In deze uitspraak beoordeelt de rechtbank het beroep van eiseres over haar verzoek om toekenning van een dwangsom wegens het niet tijdig nemen van een beslissing op bezwaar door de Dienst Uitvoering Onderwijs (DUO). Eiseres had bezwaar gemaakt tegen een besluit van DUO waarin de hoogte van de aan haar toe te kennen dwangsom was vastgesteld op € 357,-. De rechtbank heeft het beroep op 20 september 2023 behandeld, waarbij zowel eiseres als vertegenwoordigers van DUO aanwezig waren.
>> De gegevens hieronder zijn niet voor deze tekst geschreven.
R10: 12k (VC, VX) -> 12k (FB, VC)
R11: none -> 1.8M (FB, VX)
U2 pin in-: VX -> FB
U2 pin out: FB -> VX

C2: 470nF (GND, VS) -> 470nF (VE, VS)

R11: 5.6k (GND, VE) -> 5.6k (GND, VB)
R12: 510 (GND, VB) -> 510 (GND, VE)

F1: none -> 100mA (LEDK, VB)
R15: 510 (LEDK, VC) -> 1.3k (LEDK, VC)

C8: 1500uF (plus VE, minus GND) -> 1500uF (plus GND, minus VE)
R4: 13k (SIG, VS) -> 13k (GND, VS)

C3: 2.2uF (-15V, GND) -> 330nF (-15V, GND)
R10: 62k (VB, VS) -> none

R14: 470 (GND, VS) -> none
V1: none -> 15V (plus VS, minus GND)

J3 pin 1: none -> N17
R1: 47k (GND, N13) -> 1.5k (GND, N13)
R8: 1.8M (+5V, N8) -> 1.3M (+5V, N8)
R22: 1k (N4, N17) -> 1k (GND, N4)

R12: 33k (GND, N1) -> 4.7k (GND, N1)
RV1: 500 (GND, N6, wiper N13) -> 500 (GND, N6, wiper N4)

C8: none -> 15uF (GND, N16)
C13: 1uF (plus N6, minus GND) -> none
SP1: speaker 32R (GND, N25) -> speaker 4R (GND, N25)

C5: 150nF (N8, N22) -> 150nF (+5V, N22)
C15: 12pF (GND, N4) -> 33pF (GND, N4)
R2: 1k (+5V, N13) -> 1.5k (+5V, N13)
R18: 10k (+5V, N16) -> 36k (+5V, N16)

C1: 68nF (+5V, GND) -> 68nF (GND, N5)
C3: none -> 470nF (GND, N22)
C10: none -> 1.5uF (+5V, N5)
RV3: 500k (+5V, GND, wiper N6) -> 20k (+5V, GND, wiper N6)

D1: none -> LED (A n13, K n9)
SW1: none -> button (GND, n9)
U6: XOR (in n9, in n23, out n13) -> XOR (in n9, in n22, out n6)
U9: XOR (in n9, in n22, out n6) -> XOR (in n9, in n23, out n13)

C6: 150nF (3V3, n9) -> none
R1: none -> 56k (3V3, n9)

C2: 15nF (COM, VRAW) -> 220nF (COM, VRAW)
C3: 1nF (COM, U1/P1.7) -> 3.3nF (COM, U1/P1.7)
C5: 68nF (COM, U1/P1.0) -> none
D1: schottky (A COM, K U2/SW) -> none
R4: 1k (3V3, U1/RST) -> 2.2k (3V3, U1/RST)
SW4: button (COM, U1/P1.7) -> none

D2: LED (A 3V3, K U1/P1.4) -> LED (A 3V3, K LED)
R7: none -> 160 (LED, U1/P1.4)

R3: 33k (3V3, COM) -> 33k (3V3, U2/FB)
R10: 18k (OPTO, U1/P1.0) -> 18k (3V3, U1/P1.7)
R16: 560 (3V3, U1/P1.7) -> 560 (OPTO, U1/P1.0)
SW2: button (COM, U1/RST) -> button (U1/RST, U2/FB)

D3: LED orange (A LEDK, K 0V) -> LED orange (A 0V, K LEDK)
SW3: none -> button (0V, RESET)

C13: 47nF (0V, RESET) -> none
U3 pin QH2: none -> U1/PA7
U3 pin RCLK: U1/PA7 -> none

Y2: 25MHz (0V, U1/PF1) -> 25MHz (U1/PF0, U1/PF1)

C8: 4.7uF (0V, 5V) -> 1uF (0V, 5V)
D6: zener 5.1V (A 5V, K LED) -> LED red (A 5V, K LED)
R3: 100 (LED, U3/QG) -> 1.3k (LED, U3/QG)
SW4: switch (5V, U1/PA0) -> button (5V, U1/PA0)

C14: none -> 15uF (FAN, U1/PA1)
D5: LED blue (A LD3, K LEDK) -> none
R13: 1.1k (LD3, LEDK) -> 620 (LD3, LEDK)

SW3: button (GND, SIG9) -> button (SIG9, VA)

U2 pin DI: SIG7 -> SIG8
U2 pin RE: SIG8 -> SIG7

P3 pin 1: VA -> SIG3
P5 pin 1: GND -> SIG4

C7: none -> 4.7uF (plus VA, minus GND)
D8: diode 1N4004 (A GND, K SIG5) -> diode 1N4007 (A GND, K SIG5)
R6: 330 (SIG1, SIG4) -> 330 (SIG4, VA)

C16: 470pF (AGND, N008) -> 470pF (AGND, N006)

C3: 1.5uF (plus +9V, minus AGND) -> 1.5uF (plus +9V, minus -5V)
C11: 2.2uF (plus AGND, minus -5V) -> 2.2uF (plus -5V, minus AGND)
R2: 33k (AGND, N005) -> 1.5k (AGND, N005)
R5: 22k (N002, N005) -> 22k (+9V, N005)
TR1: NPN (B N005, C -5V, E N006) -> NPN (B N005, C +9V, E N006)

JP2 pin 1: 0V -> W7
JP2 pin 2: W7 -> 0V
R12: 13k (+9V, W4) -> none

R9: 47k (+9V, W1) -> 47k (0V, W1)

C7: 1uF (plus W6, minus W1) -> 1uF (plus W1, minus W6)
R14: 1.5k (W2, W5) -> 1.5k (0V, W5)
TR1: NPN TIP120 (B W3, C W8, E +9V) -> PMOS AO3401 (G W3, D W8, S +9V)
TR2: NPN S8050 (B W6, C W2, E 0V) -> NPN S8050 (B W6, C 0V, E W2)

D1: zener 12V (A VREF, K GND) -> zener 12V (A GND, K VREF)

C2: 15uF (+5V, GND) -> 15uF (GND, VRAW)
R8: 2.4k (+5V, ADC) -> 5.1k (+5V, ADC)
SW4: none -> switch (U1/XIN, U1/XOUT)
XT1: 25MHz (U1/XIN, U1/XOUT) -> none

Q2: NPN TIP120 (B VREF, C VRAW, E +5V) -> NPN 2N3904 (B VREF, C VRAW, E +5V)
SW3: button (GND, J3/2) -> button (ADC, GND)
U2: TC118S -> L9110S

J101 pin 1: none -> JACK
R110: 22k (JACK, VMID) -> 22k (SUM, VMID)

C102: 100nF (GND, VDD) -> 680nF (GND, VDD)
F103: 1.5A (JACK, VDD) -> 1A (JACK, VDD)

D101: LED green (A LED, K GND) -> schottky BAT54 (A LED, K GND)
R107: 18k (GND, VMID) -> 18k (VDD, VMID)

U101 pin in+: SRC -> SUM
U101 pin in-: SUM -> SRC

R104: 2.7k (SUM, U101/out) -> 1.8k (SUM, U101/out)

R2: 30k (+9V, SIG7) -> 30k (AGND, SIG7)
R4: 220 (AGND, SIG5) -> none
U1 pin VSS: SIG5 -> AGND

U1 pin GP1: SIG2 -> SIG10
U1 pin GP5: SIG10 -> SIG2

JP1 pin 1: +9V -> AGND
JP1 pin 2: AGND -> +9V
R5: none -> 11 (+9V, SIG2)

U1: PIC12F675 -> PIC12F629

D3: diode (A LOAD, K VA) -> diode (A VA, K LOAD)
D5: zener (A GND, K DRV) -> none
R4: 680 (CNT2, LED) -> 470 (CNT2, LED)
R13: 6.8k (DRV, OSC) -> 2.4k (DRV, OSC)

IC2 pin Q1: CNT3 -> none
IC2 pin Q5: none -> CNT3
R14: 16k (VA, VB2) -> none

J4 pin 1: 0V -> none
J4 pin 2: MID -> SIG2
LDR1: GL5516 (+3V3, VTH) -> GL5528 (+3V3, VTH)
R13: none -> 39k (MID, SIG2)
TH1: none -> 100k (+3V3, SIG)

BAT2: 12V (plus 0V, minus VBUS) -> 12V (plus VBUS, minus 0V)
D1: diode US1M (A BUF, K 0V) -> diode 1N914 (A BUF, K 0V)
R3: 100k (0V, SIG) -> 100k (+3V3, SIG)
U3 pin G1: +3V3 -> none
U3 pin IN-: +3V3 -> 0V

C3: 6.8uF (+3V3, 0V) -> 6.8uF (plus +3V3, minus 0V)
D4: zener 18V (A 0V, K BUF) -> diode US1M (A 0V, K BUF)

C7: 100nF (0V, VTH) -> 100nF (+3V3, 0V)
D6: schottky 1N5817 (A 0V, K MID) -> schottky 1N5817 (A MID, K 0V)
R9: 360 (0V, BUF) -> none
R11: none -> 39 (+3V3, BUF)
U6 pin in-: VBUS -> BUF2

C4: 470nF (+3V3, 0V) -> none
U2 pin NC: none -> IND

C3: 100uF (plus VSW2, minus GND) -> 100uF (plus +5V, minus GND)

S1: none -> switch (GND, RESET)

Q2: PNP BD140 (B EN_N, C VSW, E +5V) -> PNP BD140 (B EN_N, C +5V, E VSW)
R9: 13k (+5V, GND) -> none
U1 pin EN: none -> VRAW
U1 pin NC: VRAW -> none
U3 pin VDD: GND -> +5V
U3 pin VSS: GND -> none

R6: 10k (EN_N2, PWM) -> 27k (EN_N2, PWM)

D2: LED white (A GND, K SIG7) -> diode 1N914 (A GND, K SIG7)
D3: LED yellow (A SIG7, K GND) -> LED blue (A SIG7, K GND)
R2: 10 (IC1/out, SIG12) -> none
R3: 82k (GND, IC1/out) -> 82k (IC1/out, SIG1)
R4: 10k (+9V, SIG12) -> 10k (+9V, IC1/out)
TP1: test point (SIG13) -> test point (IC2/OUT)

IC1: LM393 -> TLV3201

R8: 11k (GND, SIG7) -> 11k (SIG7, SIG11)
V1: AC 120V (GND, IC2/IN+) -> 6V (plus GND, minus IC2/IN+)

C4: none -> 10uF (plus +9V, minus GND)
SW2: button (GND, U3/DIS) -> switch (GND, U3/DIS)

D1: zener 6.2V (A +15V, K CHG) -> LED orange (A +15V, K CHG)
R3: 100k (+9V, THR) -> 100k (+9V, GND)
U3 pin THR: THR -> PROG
De rechtbank concludeert dat DUO te laat heeft beslist op het bezwaar van eiseres, maar dat de dwangsom correct is vastgesteld op basis van de geldende wet- en regelgeving.
Eiseres stelt dat zij pas op 18 januari 2023 de inhoudelijke beslissing op bezwaar heeft ontvangen, terwijl DUO beweert dat het besluit op 13 januari 2023 is verzonden. De rechtbank oordeelt dat DUO voldoende aannemelijk heeft gemaakt dat het besluit op de juiste wijze is verzonden. Eiseres heeft niet kunnen aantonen dat de verzending niet heeft plaatsgevonden. De rechtbank wijst erop dat in geval van niet-aangetekende verzending het bestuursorgaan moet kunnen bewijzen dat het besluit correct is verzonden.
Daarnaast stelt eiseres dat zij niet in de gelegenheid is gesteld om te worden gehoord op haar bezwaar, wat in strijd zou zijn met de hoorplicht. De rechtbank constateert dat er geen hoorzitting heeft plaatsgevonden en dat er geen bewijs is dat eiseres heeft afgezien van haar recht om gehoord te worden. Desondanks oordeelt de rechtbank dat de schending van de hoorplicht niet heeft geleid tot benadeling van eiseres, aangezien zij voldoende gelegenheid heeft gehad om haar grieven in de beroepsprocedure naar voren te brengen. Uiteindelijk verklaart de rechtbank het beroep ongegrond en veroordeelt DUO in de proceskosten van eiseres.